Rulestead explainability is for support, operators, and incident response. The goal is not raw internal trace dumping. The goal is a bounded answer to "why did this subject get this result in this environment?"
Two Explain Paths
Use the path that matches where you are standing:
Rulestead.explain(flag_payload, context)when you already have the authored flag payload and want a pure, human-readable explanationRulestead.explain_flag(flag_key, environment_key, context, opts \\ [])when an operator needs the mounted admin-safe runtime seam for one live flag
The root explain/2 call stays payload-first. The admin-safe explain_flag/4
adds environment lookup, authorization, and redaction at the package boundary.
What A Good Explanation Tells You
A useful explanation answers:
- which flag and environment were evaluated
- whether a rule matched or the default applied
- which rule matched
- whether deterministic bucketing affected the outcome
- what the final value or variant decision was
That is enough for support and operator workflows without exposing raw actor payloads.
Keep Context Bounded
Explain requests should carry only the bounded context fields the runtime uses:
context =
Rulestead.Context.new(
targeting_key: "user_123",
environment: "prod",
attributes: %{country: "US", plan: "pro"}
)Avoid passing whole application structs or raw user payloads. The explain path is designed around explicit context and redacted metadata.
Operator Workflow
From the mounted admin package, the stable explain route is:
/admin/flags/:key/simulate?env=:environment
Use it like this:
- choose the flag
- choose the environment through
?env= - enter the bounded targeting context
- read the explanation and matched-rule outcome
- share the operator-facing URL or summarize the explanation in a ticket
The URL and environment convention are stable. Internal LiveView implementation details are not.
Lifecycle Evidence For Support And SRE
Support and SRE should not use explainability in isolation when lifecycle questions appear. Use three bounded surfaces together:
- explain output for one decision path
- lifecycle evidence from mounted review or
mix rulestead.lifecycle - audit history for who changed what and why
That combination answers the real operator questions:
- is the flag still expected to be active?
- was it an archive candidate or blocked by missing evidence?
- did a recent cleanup or owner handoff happen?

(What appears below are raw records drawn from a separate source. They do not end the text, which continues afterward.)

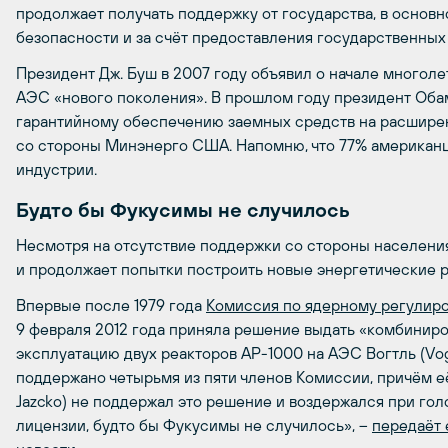
продолжает получать поддержку от государства, в основн
безопасности и за счёт предоставления государственных 
Президент Дж. Буш в 2007 году объявил о начале многол
АЭС «нового поколения». В прошлом году президент Оба
гарантийному обеспечению заемных средств на расширен
со стороны Минэнерго США. Напомню, что 77% американц
индустрии.
Будто бы Фукусимы не случилось
Несмотря на отсутствие поддержки со стороны населени
и продолжает попытки построить новые энергетические р
Впервые после 1979 года
Комиссия по ядерному регулиро
9 февраля 2012 года приняла решение выдать «комбинир
эксплуатацию двух реакторов AP-1000 на АЭС Вогтль (Vog
поддержано четырьмя из пяти членов Комиссии, причём е
Jazcko) не поддержал это решение и воздержался при гол
лицензии, будто бы Фукусимы не случилось», –
передаёт 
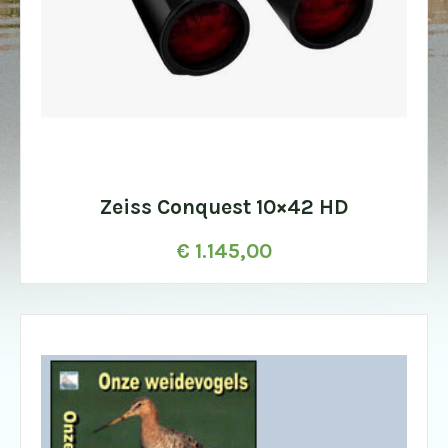
Zeiss Conquest 10×42 HD
€
1.145,00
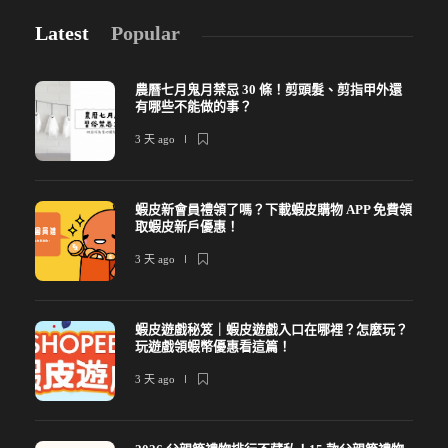
Latest
Popular
農曆七月鬼月禁忌 30 條！剪頭髮、剪指甲外還
有哪些不能做的事？
3 天 ago
蝦皮新會員禮領了嗎？下載蝦皮購物 APP 免費領
取蝦皮新戶優惠！
3 天 ago
蝦皮遊戲秘笈｜蝦皮遊戲入口在哪裡？怎麼玩？
玩遊戲領蝦幣優惠看這篇！
3 天 ago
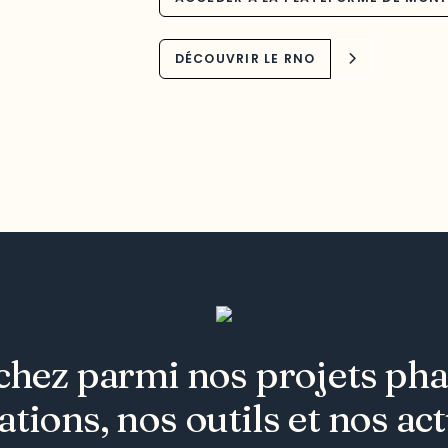
DÉCOUVRIR LE RNO
hez parmi nos projets pha
ations, nos outils et nos act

- who changed the lifecycle posture?
This keeps lifecycle evidence, explain traces, and audit history aligned for support handoff without turning explainability into a second lifecycle system.
Redaction Rules
Explain and simulation workflows should stay redacted by default:
- do not surface raw traits or PII unless the host explicitly allowlists a bounded key
- prefer
targeting_keyand a small set of business-safe attributes - keep screenshots and support notes focused on the explanation, not the full input payload
The admin-safe explain seam returns redacted context metadata alongside the explanation so operators can confirm what was actually used without dumping the full trait bag.
Audience Trace In Explain Output
Explain and simulate output includes Audience trace steps for reusable
targeting: matched, missed, missing from snapshot, and archived.
Resolution is snapshot-local — no live database reads, mounted-admin
lookups, host identity resolution, or observability queries during audience
evaluation.
Support-safe explain permalinks include flag, environment, tenant, and targeting key only — never raw traits.
When audience questions exceed one explain call, escalate through explain + dependency inventory + audit history. Rulestead does not provide built-in observability dashboards or package-owned metrics for this path.
Simulation And Explain Belong Together
Simulation is the operator workflow for asking "what would happen for this context right now?" Explainability is the readable trace that answers it.
Use that pair when:
- support needs to answer a customer report
- an operator wants to verify a rollout step before publishing
- on-call needs to understand whether a flag or rule caused an incident
Escalation Boundary
If an explanation is not enough, escalate to:
- the timeline route for change history
- lifecycle evidence from
mix rulestead.lifecycleor the mounted queue - telemetry for aggregate runtime signals
- the authored ruleset itself for exact rule order and conditions
Do not escalate by depending on RulesteadAdmin.Live.* internals. That would
couple your workflow to implementation details the package does not stabilize.